Zootecnia, tante aziende in crisi

La faccia nascosta del dopo sisma: 500 famiglie con reddito dimezzato.

L’AQUILA. Potremo chiamarli i danni invisibili. E’ l’altra faccia di un terremoto che non ha devastato soltanto vite umane e centri storici di decine di paesi. Il sisma del sei aprile ha finito per compromettere anche quella già fragile economia aquilana che si reggeva sull’allevamento bovino e ovino (e quindi sulla produzione lattiero-casearia). Bastano pochi numeri per inquadrare un fenomeno che nel giro di pochi mesi potrebbe gettare sul lastrico migliaia di persone. Nell’area della Asl dell’Aquila (dove il terremoto ha fatto i danni maggiori e che coincide al 70 per cento con il cosiddetto cratere) al 5 aprile erano attive 2000 aziende, quasi tutte a gestione familiare: 1000 si occupavano di allevamento bovino, altre mille di allevamento di pecore. Di queste 2000 famiglie, 500 hanno come unico reddito quello derivante dall’azienda zootecnica. Quel reddito ora si è più che dimezzato.

Il terremoto ha causato molti danni materiali (stalle e capannoni semidistrutti tanto che molti animali sono ancora al pascolo in montagna perché non ci sono ricoveri sufficienti a valle) e ha spazzato via quel poco spazio sul mercato che le famiglie-imprese avevano prima del sei aprile. Per semplificare: i prezzi di molti prodotti, latte compreso, sono fermi da anni. Gli allevatori aquilani avevano già grosse difficoltà a reggere la concorrenza sul mercato extraregionale. Avevano qualche “vantaggio” sul mercato locale, dove la qualità rappresenta sicuramente un valore. Dopo il sei aprile anche il mercato locale si è bloccato (basti pensare alle centinaia di punti vendita chiusi). A questo si aggiunga che la centrale del latte dell’Aquila ha avuto seri problemi alla struttura che si trova nel Nucleo di Bazzano e ancora oggi non può lavorare il prodotto. Il latte dei bovini della zona dell’Aquila deve essere portato fuori regione con pesanti costi aggiuntivi.
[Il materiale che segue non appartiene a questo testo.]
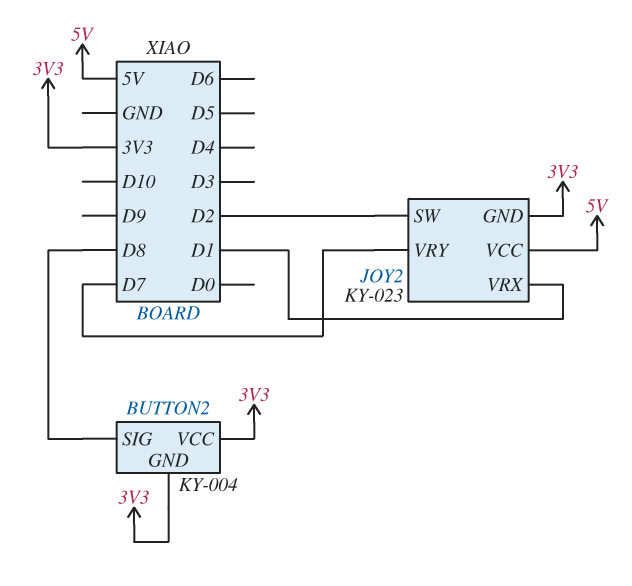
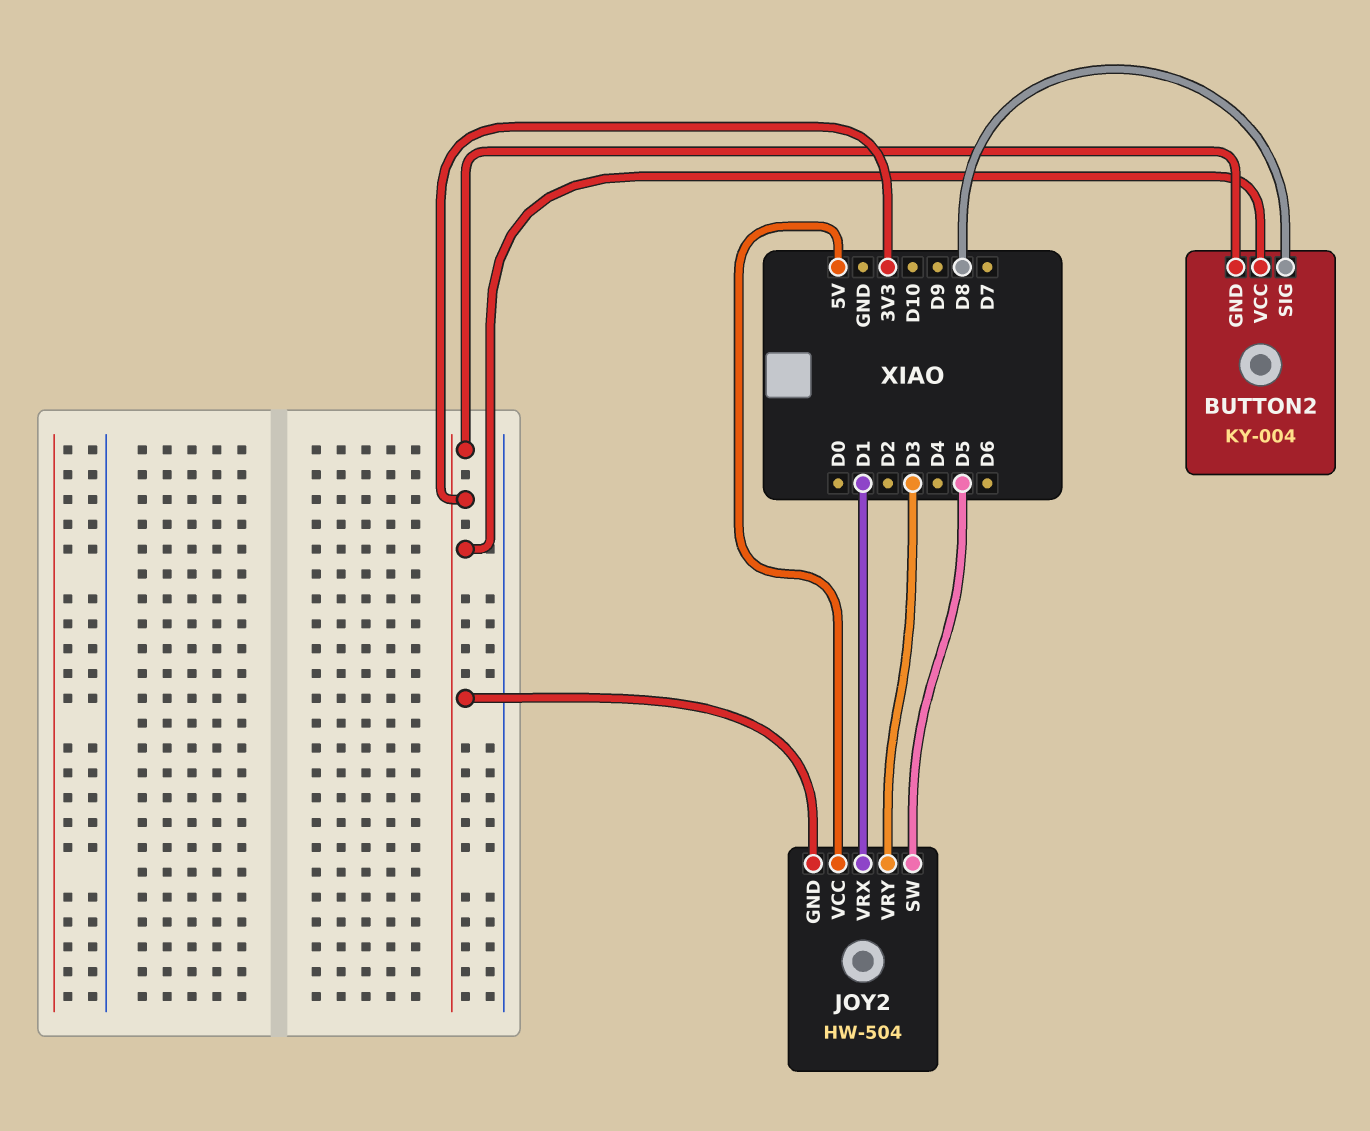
JOY2: KY-023 -> HW-504
JOY2 pin SW: D2 -> D5
JOY2 pin VRY: D7 -> D3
Secondo quanto riferiscono molti agricoltori e allevatori anche l’intesa che prevedeva la fornitura delle tendopoli con prodotti locali (intesa che fu presentata in pompa magna nel mese di giugno nella sede dell’associazione regionale allevatori a Onna) di fatto non ha portato risultati concreti. Ieri mattina della crisi della zootecnia nell’area del cratere si è parlato nel corso della puntata di Linea Verde condotta da Massimiliano Ossini. Dai microfoni Rai allevatori e rappresentanti di categoria hanno lanciato l’allarme e hanno chiesto sostegni concreti per le aziende affinché possano superare il periodo critico e sperare nel rilancio. Sono state mostrate anche storie che danno speranza e che fanno intravedere qualche luce in fondo al tunnel.
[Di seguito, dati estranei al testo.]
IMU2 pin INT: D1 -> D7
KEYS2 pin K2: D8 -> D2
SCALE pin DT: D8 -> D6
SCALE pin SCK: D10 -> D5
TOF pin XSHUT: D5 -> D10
Per esempio il racconto di Stefano e Sonia, giovane coppia di Barisciano che sta avviando un’attività di produzione di latte fresco di capra. Il finale della puntata si è svolto a Onna, in un piccolo piazzale verde tra le casette di legno (il nuovo villaggio che ha preso il posto provvisoriamente del paese cancellato dalla scossa del sei aprile), dove è stata mostrata la vita che in qualche modo ricomincia: le donne tornano a fare la spesa, a cucinare e negli orti si torna a coltivare una eccellenza come il fagiolo bianco di Onna, una antica varietà che rischiava di scomparire per sempre.